The PIA had also identified the potential risk of third parties using the data for possibly unrelated purposes and has recommended that a central reporting system should be designed in a way that minimises these risks. This will need to be taken into account in reconsidering of the design of a central reporting system.

Considerable resources have also been required within companies and Medicines Australia to manage the change from publication of information with healthcare professionals’ consent to the reasonable expectation of publishing payment and transfer of value information. This change became effective for activities occurring from 1 October 2016.

Managing these activities associated with the first reports of payment and transfer of value information has been the priority for Medicines Australia during the last six months.

Learning from other countries

As previously reported, a senior manager from Medicines Australia met with the Association of the British Pharmaceutical Industry (ABPI) in May 2016 to gather further information about their progress in establishing the ABPI central database for payments and transfers of value. The first reports in the UK were published on 30 June 2016.

The ABPI database managers found that there were challenges in ensuring accuracy of the information when combining the data from more than 100 companies. For example, different companies may have had different identifying information for an individual healthcare professional, such as a difference in the name, practice address or title. These differences must be resolved before the data can be published, to ensure that the right information is attributed to each individual healthcare professional. This has highlighted further challenges to the complexity of a central reporting system that must be considered in its design and functionality.

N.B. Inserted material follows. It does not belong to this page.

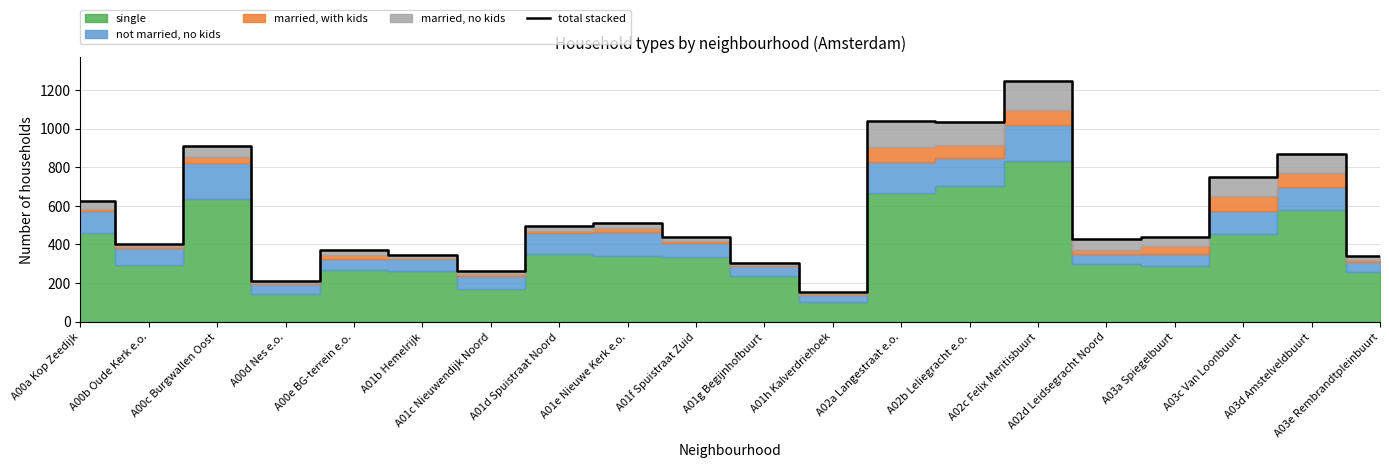

Rank the categories by value from lowest to highest.

A01h Kalverdriehoek, A00d Nes e.o., A01c Nieuwendijk Noord, A01g Begijnhofbuurt, A03e Rembrandtpleinbuurt, A01b Hemelrijk, A00e BG-terrein e.o., A00b Oude Kerk e.o., A02d Leidsegracht Noord, A03a Spiegelbuurt, A01f Spuistraat Zuid, A01d Spuistraat Noord, A01e Nieuwe Kerk e.o., A00a Kop Zeedijk, A03c Van Loonbuurt, A03d Amstelveldbuurt, A00c Burgwallen Oost, A02b Leliegracht e.o., A02a Langestraat e.o., A02c Felix Meritisbuurt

The ABPI also found that up to one in ten healthcare professionals had made an enquiry about their data during the data validation period. It required considerable human resources to manage these enquiries. Medicines Australia does not currently have the capacity to manage these enquiries if a similar proportion of Australian healthcare professionals made an enquiry about their data. These resource requirements, in combination with the aforementioned challenges of ensuring data integrity would likely have significant cost implications, which may fall outside of the Association’s capacity to pay.

Next steps

The work of Medicines Australia and its members in the six months to November 2016 has demonstrated substantial progress on consideration of the development of a central reporting system whilst delivering transparent reporting of payments and transfers of value to healthcare professionals for activities between October 2015 and April 2016. Our further investigations and learning in regard to the design and management of a central reporting system, including the Privacy Impact Assessment, have identified a number of technical complexities and challenges with respect to managing privacy risks that Medicines Australia will consider in 2017. It is important to note that the considerable effort that has gone into understanding the finer details of this project has identified a far more complex project with greater cost implications and risks for Medicines Australia and its members than was initially anticipated. Medicines Australia continues to explore solutions to these growing challenges. However, the solutions are less clear than was the case in our previous progress report.

When considering implementing a project of the scale, complexity and potential impact of a central reporting system for healthcare professionals’ payments and transfers of value it is important to have a clear view of the purpose for the system; whether the proposed solution is the best option to achieve that purpose having considered other options; the impacts on all relevant stakeholders including healthcare professionals, the expected users of the system and companies; and that the benefits of the system to the community sufficiently counterbalance any detriments to healthcare professionals and companies.

Medicines Australia will continue to consider these important objectives.